U.S. Calls on Russia to Destroy New Missile System

GENEVA (Reuters) —
U.S. Ambassador to the Conference on Disarmament Robert Wood. (Reuters/Denis Balibouse/File Photo)

The United States called on Russia on Monday to destroy a new cruise missile system which it said constituted a “direct violation” of the Intermediate-range Nuclear Forces (INF) Treaty, and accused Moscow of destabilizing global security.

“Unfortunately, the United States increasingly finds that Russia cannot be trusted to comply with its arms control obligations and that its coercive and malign actions around the globe have increased tensions,” Robert Wood, U.S. disarmament ambassador, told the U.N.-sponsored Conference on Disarmament.

“Russia must verifiably destroy all SSC-8 missiles, launchers and associated equipment in order to come back into compliance with the INF Treaty,” he said, reiterating the Trump administration’s plan to withdraw from the 1987 pact in early February.
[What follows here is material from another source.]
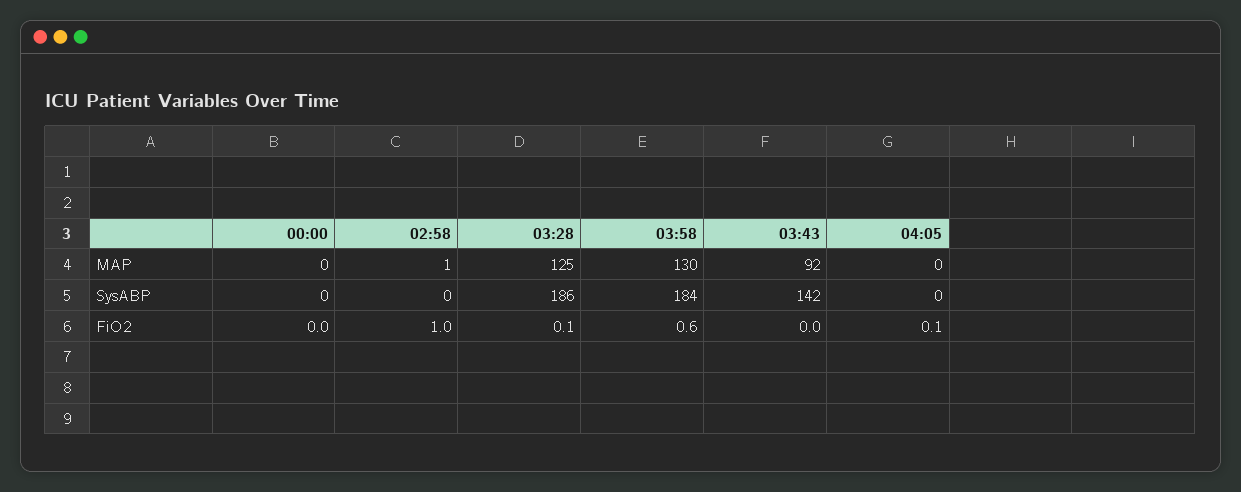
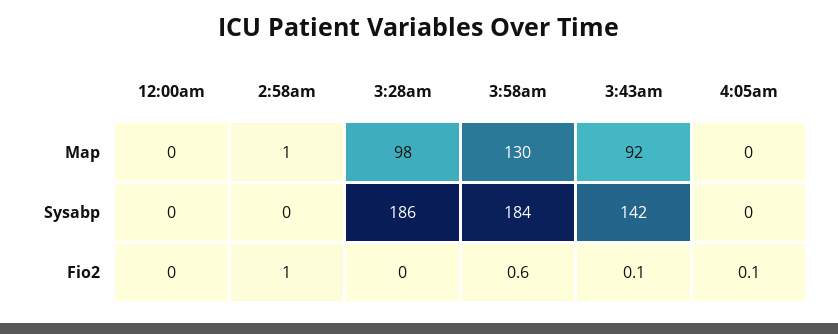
03:28, MAP: 125 -> 98
03:28, FiO2: 0.1 -> 0
03:43, FiO2: 0 -> 0.1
The INF treaty, negotiated by then-President Ronald Reagan and Soviet leader Mikhail Gorbachev and ratified by the U.S. Senate, eliminated the medium-range missile arsenals of the world’s two biggest nuclear powers and reduced their ability to launch a nuclear strike at short notice.
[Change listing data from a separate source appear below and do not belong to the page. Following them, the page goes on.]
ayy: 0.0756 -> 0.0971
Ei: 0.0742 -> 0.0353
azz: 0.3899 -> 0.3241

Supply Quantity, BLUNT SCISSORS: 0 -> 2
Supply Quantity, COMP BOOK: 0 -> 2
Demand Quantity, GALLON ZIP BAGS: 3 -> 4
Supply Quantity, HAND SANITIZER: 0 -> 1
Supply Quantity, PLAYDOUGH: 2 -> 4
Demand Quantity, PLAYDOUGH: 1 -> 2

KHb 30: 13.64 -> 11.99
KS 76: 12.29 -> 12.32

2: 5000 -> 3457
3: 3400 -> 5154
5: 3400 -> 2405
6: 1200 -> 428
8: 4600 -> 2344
The treaty bans land-based missiles with a range between 300-3,400 miles.

“Russia must come back into compliance,” NATO Secretary General Jens Stoltenberg told Reuters after a meeting at NATO last week.
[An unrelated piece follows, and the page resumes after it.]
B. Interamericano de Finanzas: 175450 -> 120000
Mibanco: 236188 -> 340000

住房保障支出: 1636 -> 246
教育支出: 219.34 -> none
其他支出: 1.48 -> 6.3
But he said the alliance now needed to be prepared for the collapse of the INF treaty and that he had asked military authorities to look into the consequences, although he declined to go into details.

European allies are worried about the deployment of U.S. missiles in Europe, as happened in the 1980s, while being caught up in nuclear competition between Moscow and Washington.

“This is part of a pattern where Russia is investing in, modernizing, exercising and testing nuclear weapons,” Stoltenberg told Reuters. “I think the whole idea is for Russia to try to be able to reestablish a sphere of influence where they can try to intimidate and control some of their neighbors.”

Russia denies any such strategy and accuses President Donald Trump of using Moscow as a pretext to quit the INF.

Last Wednesday, Russian Foreign Minister Sergei Lavrov said Moscow was ready to save the pact and the United States had not properly considered Moscow’s proposals and prevent a new arms race in Europe.

Moscow says the range puts them outside the treaty and the distance they can fly is not as long as Washington alleges, meaning Moscow is fully compliant with the INF.